10. The method of claim 1, wherein specifying whether the electronic content contained in the electronic document may be displayed on an identified type of computing device comprises applying one or more heuristic rules to the determined format and the identified document features.

11. The method of claim 1, wherein specifying whether the electronic content contained in the electronic document may be displayed on an identified type of computing device comprises calculating a confidence rating that is based on a determined level of confidence that the electronic content contained in the electronic document is displayable on the identified type of computing device.

12. The method of claim 11, further comprising:

creating an indexed entry associated with the electronic document, the indexed entry indicating whether the electronic content contained in the electronic document may be displayed on the identified type of computing device; and

inserting the indexed entry into a searchable index, the indexed entry being ranked within the searchable index.

13. The method of claim 1, wherein the identified type of computing device comprises a computing device that is capable of displaying electronic content having one or more predetermined formats.

14. The method of claim 13, wherein the computing device comprises a wireless device.

15. The method of claim 1, wherein the identified type of computing device comprises a predetermined brand or model of computing device.

16. The method of claim 1, wherein the determined format is selected from a group consisting of an XHTML (Extensible Hypertext Markup Language) format, an HTML (Hypertext Markup Language) format, a WML (Wireless Markup Language) format, and a cHTML (compact HTML) format.

17. A computer program product tangibly embodied in an information carrier, the computer program product including instructions that, when executed, perform a method for classifying electronic content, the method comprising:

obtaining an electronic document that is stored in a computing system, the electronic document having electronic content;

parsing the electronic document and identifying one or more document features of the electronic document;

analyzing the identified document features to determine a format of the electronic content contained in the electronic document, the determined format being based upon one or more indicators provided by the identified document features; and

based upon the determined format and the identified document features, specifying whether the electronic content contained in the electronic document may be displayed on a predetermined type of computing device.

18. A system for classifying electronic content, the system comprising:

means for receiving an electronic document;

means for determining a format of electronic content contained in the electronic document; and

means for specifying whether the electronic content contained in the electronic document may be displayed on a predetermined type of computing device based upon the determined format.
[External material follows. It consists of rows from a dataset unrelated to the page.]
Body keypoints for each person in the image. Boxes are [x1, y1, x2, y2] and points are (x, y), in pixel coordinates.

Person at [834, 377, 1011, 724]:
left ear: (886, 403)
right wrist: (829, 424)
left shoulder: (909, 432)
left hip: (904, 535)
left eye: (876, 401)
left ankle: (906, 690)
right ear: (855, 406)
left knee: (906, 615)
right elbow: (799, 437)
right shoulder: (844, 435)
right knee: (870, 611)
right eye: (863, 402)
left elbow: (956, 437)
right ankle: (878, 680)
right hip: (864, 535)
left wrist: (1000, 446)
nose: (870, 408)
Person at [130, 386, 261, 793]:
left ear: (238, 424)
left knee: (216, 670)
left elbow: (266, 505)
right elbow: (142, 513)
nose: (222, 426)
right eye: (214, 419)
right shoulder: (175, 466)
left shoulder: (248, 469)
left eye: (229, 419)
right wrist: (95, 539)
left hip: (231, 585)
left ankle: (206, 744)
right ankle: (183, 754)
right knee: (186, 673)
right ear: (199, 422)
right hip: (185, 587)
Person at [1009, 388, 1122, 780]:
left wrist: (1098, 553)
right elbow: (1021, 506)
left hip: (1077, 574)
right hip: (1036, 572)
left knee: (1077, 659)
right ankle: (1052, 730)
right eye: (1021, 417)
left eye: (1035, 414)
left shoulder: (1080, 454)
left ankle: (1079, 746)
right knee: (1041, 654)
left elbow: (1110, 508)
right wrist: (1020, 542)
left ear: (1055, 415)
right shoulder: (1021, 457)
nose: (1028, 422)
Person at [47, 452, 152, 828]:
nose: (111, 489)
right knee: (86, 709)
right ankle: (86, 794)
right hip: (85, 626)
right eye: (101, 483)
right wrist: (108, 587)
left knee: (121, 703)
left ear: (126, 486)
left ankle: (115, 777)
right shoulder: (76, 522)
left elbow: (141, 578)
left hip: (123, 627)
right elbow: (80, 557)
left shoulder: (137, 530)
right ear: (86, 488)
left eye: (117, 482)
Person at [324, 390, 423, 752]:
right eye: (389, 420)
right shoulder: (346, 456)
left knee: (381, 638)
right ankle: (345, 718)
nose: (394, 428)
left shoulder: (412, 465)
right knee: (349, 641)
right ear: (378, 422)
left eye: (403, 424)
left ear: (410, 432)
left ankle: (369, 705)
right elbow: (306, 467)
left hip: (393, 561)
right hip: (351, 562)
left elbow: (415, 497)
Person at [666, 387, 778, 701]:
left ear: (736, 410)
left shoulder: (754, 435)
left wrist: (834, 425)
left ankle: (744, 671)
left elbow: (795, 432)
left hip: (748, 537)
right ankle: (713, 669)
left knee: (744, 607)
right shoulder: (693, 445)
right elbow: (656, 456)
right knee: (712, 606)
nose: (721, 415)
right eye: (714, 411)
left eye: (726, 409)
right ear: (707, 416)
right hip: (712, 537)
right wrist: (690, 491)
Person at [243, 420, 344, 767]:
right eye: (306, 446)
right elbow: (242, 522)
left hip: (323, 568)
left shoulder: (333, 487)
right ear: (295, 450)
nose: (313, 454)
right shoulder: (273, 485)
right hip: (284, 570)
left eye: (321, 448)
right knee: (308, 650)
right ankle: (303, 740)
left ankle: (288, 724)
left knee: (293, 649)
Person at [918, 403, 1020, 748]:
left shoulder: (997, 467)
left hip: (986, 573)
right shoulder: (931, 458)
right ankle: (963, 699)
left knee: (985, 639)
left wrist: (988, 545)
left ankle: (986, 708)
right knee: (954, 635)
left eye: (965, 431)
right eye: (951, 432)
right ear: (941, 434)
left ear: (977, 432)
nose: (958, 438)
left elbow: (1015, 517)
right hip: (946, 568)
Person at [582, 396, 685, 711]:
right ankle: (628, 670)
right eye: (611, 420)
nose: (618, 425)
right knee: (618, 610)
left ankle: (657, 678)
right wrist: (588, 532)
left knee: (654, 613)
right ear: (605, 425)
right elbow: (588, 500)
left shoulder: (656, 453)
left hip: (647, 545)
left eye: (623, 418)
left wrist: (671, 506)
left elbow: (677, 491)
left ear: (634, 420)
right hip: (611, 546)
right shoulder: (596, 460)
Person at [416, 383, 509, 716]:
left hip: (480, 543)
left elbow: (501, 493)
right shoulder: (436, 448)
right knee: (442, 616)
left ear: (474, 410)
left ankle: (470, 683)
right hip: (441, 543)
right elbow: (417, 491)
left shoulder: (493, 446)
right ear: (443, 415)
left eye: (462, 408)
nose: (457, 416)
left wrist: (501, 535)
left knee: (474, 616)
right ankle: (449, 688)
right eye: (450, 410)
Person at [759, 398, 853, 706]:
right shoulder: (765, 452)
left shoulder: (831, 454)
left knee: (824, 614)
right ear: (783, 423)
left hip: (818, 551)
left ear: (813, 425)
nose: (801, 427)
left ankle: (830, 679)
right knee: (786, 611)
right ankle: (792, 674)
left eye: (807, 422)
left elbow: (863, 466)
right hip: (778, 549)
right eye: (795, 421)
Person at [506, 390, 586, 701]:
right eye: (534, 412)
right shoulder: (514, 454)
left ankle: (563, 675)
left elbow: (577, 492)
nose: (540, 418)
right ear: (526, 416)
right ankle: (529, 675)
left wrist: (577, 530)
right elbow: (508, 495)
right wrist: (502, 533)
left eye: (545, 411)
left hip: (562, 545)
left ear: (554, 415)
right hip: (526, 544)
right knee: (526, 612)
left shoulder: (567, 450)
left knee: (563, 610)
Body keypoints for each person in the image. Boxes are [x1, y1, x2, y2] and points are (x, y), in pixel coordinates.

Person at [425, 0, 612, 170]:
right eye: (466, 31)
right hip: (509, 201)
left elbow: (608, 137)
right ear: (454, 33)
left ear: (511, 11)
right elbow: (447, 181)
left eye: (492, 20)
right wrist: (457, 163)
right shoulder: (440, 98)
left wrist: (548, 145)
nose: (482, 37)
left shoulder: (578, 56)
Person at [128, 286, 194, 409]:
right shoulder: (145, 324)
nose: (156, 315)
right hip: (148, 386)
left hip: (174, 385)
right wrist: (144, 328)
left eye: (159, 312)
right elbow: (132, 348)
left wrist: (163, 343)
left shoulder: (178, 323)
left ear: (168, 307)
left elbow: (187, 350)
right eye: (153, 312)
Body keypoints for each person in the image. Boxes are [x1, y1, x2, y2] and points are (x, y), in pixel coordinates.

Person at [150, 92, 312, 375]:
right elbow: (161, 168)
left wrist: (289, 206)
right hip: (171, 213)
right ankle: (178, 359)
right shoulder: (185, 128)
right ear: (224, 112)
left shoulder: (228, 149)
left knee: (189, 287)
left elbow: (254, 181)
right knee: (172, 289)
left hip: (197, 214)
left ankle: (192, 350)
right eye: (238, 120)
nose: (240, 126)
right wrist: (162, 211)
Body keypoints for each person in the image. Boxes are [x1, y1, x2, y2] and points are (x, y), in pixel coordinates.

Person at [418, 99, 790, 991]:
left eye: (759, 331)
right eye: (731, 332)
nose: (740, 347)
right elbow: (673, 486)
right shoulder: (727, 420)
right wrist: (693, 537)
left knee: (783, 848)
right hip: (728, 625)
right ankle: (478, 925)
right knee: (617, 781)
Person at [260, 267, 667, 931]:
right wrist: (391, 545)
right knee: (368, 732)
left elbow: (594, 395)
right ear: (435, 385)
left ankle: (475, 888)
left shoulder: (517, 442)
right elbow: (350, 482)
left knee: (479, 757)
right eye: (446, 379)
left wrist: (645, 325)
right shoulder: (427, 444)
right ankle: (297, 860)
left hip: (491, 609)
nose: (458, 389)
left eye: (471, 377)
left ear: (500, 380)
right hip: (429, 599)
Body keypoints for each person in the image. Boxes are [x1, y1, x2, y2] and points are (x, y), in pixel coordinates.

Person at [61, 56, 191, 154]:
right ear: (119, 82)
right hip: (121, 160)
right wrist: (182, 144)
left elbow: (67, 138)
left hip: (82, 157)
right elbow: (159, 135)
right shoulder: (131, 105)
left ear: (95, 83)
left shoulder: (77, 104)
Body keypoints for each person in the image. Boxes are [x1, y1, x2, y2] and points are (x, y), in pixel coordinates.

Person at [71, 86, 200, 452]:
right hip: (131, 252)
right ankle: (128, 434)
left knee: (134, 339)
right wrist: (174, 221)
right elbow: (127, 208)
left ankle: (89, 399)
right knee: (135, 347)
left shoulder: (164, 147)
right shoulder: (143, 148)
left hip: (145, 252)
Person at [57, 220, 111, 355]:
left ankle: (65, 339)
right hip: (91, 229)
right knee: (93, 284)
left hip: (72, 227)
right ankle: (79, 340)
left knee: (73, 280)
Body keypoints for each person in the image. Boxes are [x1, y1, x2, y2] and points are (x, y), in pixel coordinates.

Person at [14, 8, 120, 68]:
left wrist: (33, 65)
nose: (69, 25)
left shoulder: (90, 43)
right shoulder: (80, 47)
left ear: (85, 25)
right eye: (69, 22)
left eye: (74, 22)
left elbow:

19. A method for classifying electronic content, the method comprising:

obtaining an electronic document from a computing system;

identifying a document type for the document using an explicit document type identifier associated with the document;

analyzing one or more document features and the identified document type to determine a format of electronic content contained in the electronic document, the determined format being implied by one or more indicators provided by the identified document features; and

based upon the determined format, specifying whether the electronic content contained in the electronic document may be displayed on an identified type of computing device.

20. A method for classifying electronic content, the method comprising:

obtaining from a computing system an electronic document having electronic content;

identifying a plurality of document features of the electronic document;

calculating a document score based on the plurality of document features; and

specifying whether the electronic content contained in the electronic document may be displayed on an identified type of computing device, based on the document score.

21. The method of claim 20, wherein the document features comprise implied document features.

22. The method of claim 21, wherein the document features comprise content-based document features.